Excerpted text –
BEGIN

The Riverside Generating Station is a 261 MW electric generating station operated by Exelon that is located at 4000 Broening Highway in Dundalk, Maryland. The station is on Sollers Point on the Patapsco River.

Plant description
Riverside consists of Unit 4, a natural gas-fired steam electric unit with a nominal capacity of 78 MW, Unit 5, an 85 MW steam generating unit, Unit 6, a 135 MW natural gas and fuel oil-fired gas turbine, and Units 7 and 8, each 25 MW natural gas-fired gas turbines. Water from the Patapsco River is used as the heat sink of the condensers of the steam turbines.

History

The site of the Riverside Generating Station was originally purchased by the Consolidated Gas and Light Company of Baltimore, a predecessor company to Constellation Energy, in 1922 for the location of a manufactured gas facility that was never built. In 1942, the 60 MW steam turbine and boiler Unit 1 was installed at a cost of US$6.5 million. Two additional 60 MW steam electric units, Unit 2 and Unit 3, were placed in service in 1944 and 1948, and Units 4 and 5 entering commercial operation in 1951. Units 1, 2, 3, and 5 were shut down in 1993.

END

Record set –
BEGIN

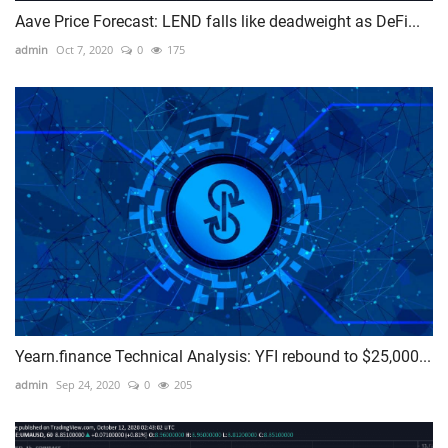
Aave Price Forecast: LEND falls like deadweight as DeFi...
admin
Oct 7, 2020
0
175
Yearn.finance Technical Analysis: YFI rebound to $25,000...
admin
Sep 24, 2020
0
205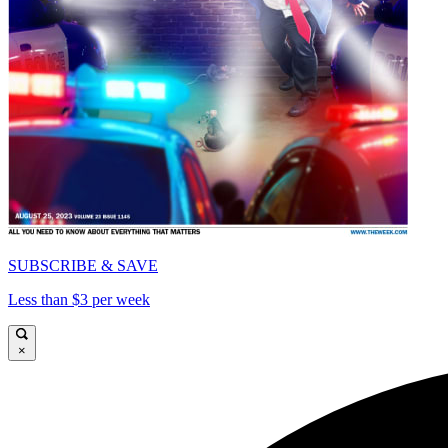
SUBSCRIBE & SAVE
Less than $3 per week
×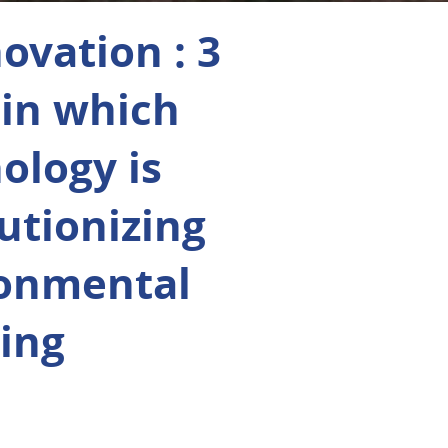
novation : 3
in which
ology is
utionizing
ronmental
ing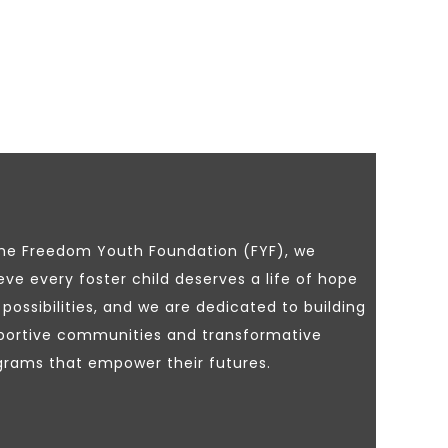
the Freedom Youth Foundation (FYF), we
eve every foster child deserves a life of hope
possibilities, and we are dedicated to building
portive communities and transformative
grams that empower their futures.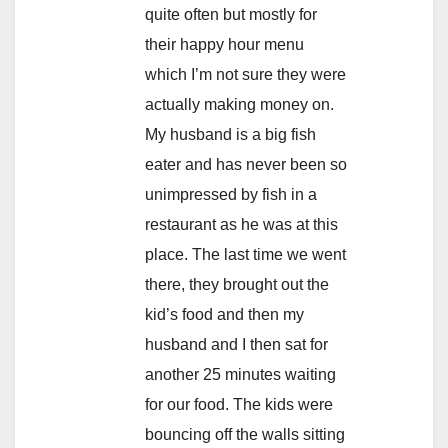
quite often but mostly for
their happy hour menu
which I’m not sure they were
actually making money on.
My husband is a big fish
eater and has never been so
unimpressed by fish in a
restaurant as he was at this
place. The last time we went
there, they brought out the
kid’s food and then my
husband and I then sat for
another 25 minutes waiting
for our food. The kids were
bouncing off the walls sitting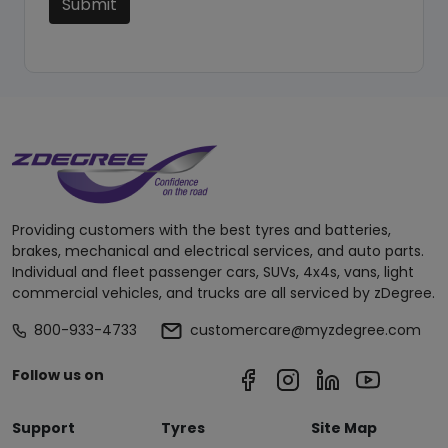
Submit
Providing customers with the best tyres and batteries,
brakes, mechanical and electrical services, and auto parts.
Individual and fleet passenger cars, SUVs, 4x4s, vans, light
commercial vehicles, and trucks are all serviced by zDegree.
800-933-4733
customercare@myzdegree.com
Follow us on
Support
Tyres
Site Map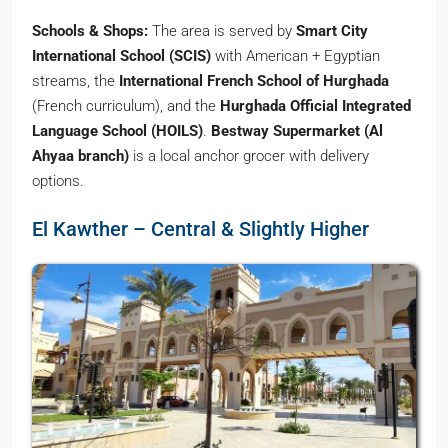
Schools & Shops:
The area is served by
Smart City
International School (SCIS)
with American + Egyptian
streams, the
International French School of Hurghada
(French curriculum), and the
Hurghada Official Integrated
Language School (HOILS)
.
Bestway Supermarket (Al
Ahyaa branch)
is a local anchor grocer with delivery
options.
El Kawther – Central & Slightly Higher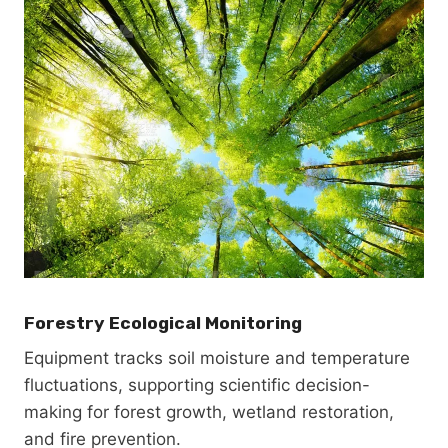
Forestry Ecological Monitoring
Equipment tracks soil moisture and temperature
fluctuations, supporting scientific decision-
making for forest growth, wetland restoration,
and fire prevention.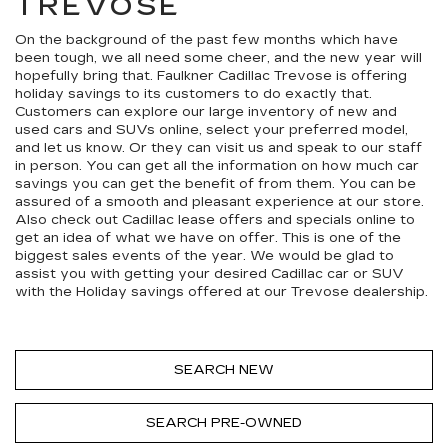
TREVOSE
On the background of the past few months which have
been tough, we all need some cheer, and the new year will
hopefully bring that. Faulkner Cadillac Trevose is offering
holiday savings to its customers to do exactly that.
Customers can explore our large inventory of new and
used cars and SUVs online, select your preferred model,
and let us know. Or they can visit us and speak to our staff
in person. You can get all the information on how much car
savings you can get the benefit of from them. You can be
assured of a smooth and pleasant experience at our store.
Also check out Cadillac lease offers and specials online to
get an idea of what we have on offer. This is one of the
biggest sales events of the year. We would be glad to
assist you with getting your desired Cadillac car or SUV
with the Holiday savings offered at our Trevose dealership.
SEARCH NEW
SEARCH PRE-OWNED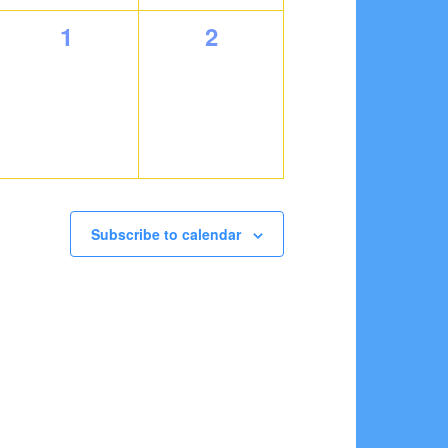
0
0
1
2
events,
events,
Subscribe to calendar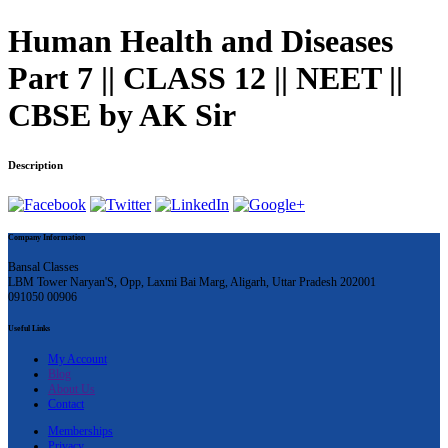
Human Health and Diseases
Part 7 || CLASS 12 || NEET ||
CBSE by AK Sir
Description
Company Information
Bansal Classes
LBM Tower Naryan'S, Opp, Laxmi Bai Marg, Aligarh, Uttar Pradesh 202001
091050 00906
Useful Links
My Account
Blog
About Us
Contact
Memberships
Privacy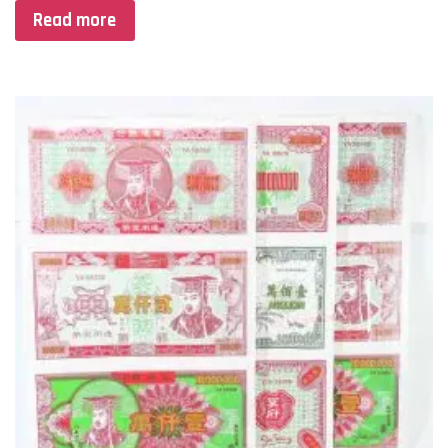
Read more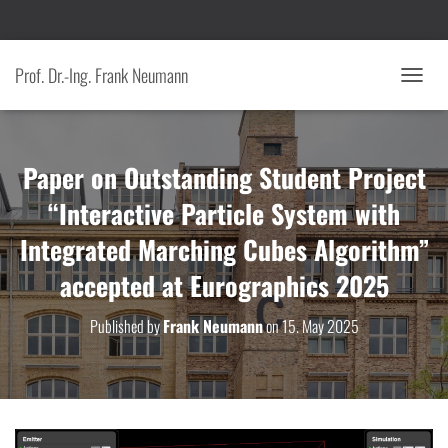
Prof. Dr.-Ing. Frank Neumann
T
O
G
G
Paper on Outstanding Student Project
L
E
“Interactive Particle System with
N
A
Integrated Marching Cubes Algorithm”
V
I
accepted at Eurographics 2025
G
A
T
Published by
Frank Neumann
on
15. May 2025
I
O
N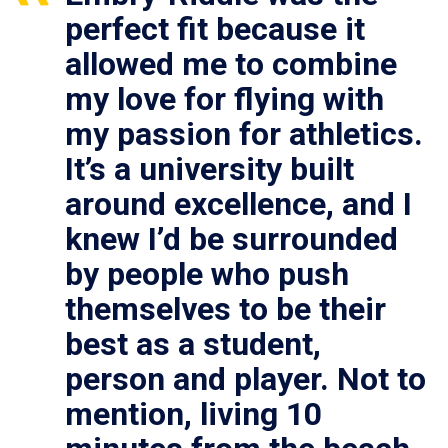
perfect fit because it
allowed me to combine
my love for flying with
my passion for athletics.
It’s a university built
around excellence, and I
knew I’d be surrounded
by people who push
themselves to be their
best as a student,
person and player. Not to
mention, living 10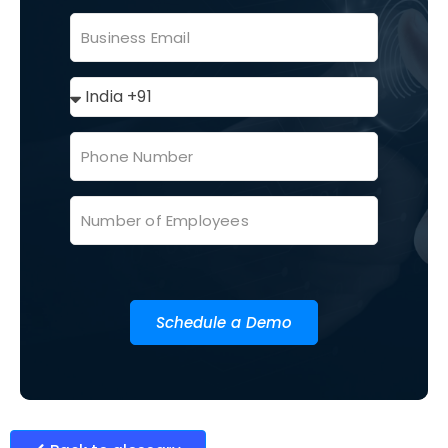
Schedule a Demo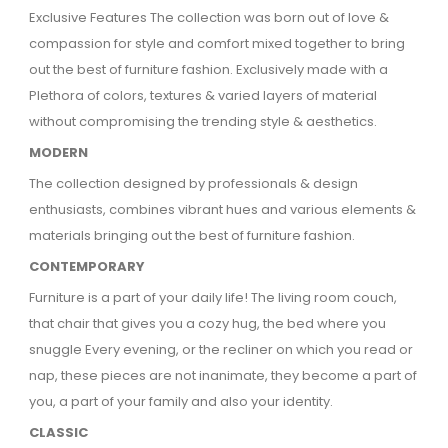
Exclusive Features The collection was born out of love &
compassion for style and comfort mixed together to bring
out the best of furniture fashion.
Exclusively made with a
Plethora of colors, textures & varied layers of material
without compromising the trending style & aesthetics.
MODERN
The collection designed by professionals & design
enthusiasts, combines vibrant hues and various elements &
materials bringing out the best of furniture fashion.
CONTEMPORARY
Furniture is a part of your daily life! The living room couch,
that chair that gives you a cozy hug, the bed where you
snuggle Every evening, or the recliner on which you read or
nap, these pieces are not inanimate, they become a part of
you, a part of your family and also your identity.
CLASSIC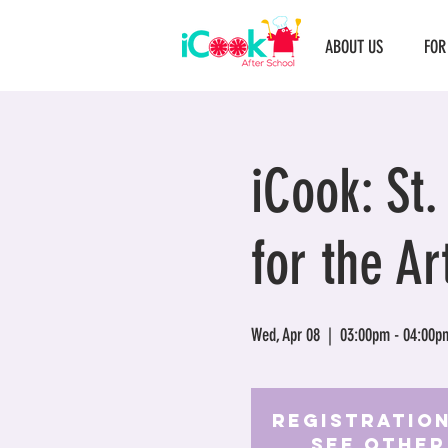
ABOUT US
FOR
iCook: St
for the Ar
Wed, Apr 08
  |  
03:00pm - 04:00p
Registration
See other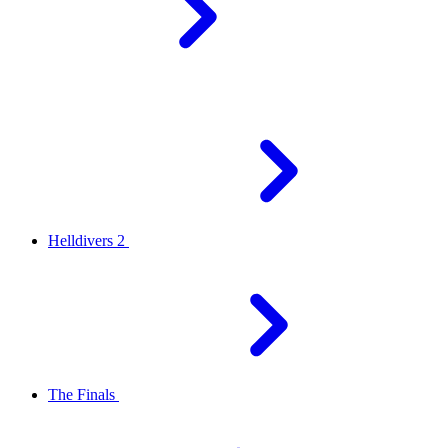
Helldivers 2
The Finals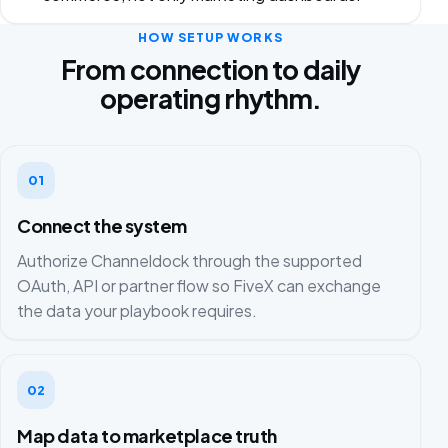
HOW SETUP WORKS
From connection to daily
operating rhythm.
01
Connect the system
Authorize Channeldock through the supported
OAuth, API or partner flow so FiveX can exchange
the data your playbook requires.
02
Map data to marketplace truth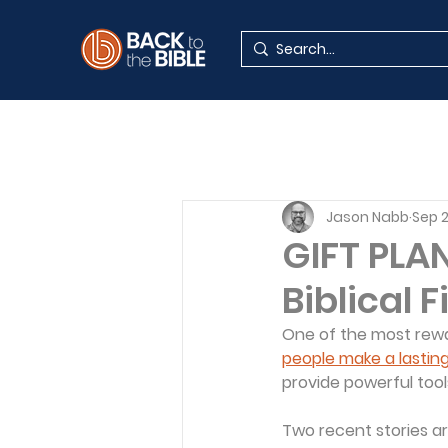
Jason Nabb
Sep 
GIFT PLA
Biblical 
One of the most rewar
people make a lastin
provide powerful tool
Two recent stories are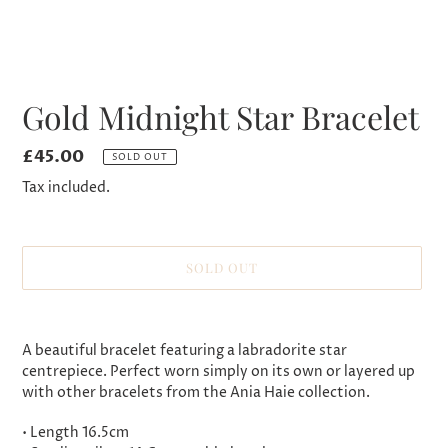
Gold Midnight Star Bracelet
Regular
£45.00
SOLD OUT
price
Tax included.
SOLD OUT
Adding
product
A beautiful bracelet featuring a labradorite star
to
centrepiece. Perfect worn simply on its own or layered up
your
with other bracelets from the Ania Haie collection.
cart
• Length 16.5cm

END

Exercise set –
1. According to the text on the Riverside Generating Station, in what year was Unit 1 installed, and at what cost?
2. Write the next part of the text about the Riverside Generating Station, starting after its last sentence.

Answers by item number –
1. 1942, at a cost of US$6.5 million.

2.
In 2008, authorization was granted to modify and reactivate Unit 5 to operate only on natural gas at an estimated cost of US$25 million. Constellation Energy merged into Exelon in 2012. Exelon announced plans to shut down Unit 4 by mid-2016.

Operations
Exelon normally operates the Riverside Generating Station as a peaking power plant. As the mid-Maryland region is a summer peaking load, the majority of the plant's operating time will be during hot summer days. The Riverside Generating Station is dispatched by the PJM Interconnection regional transmission organization.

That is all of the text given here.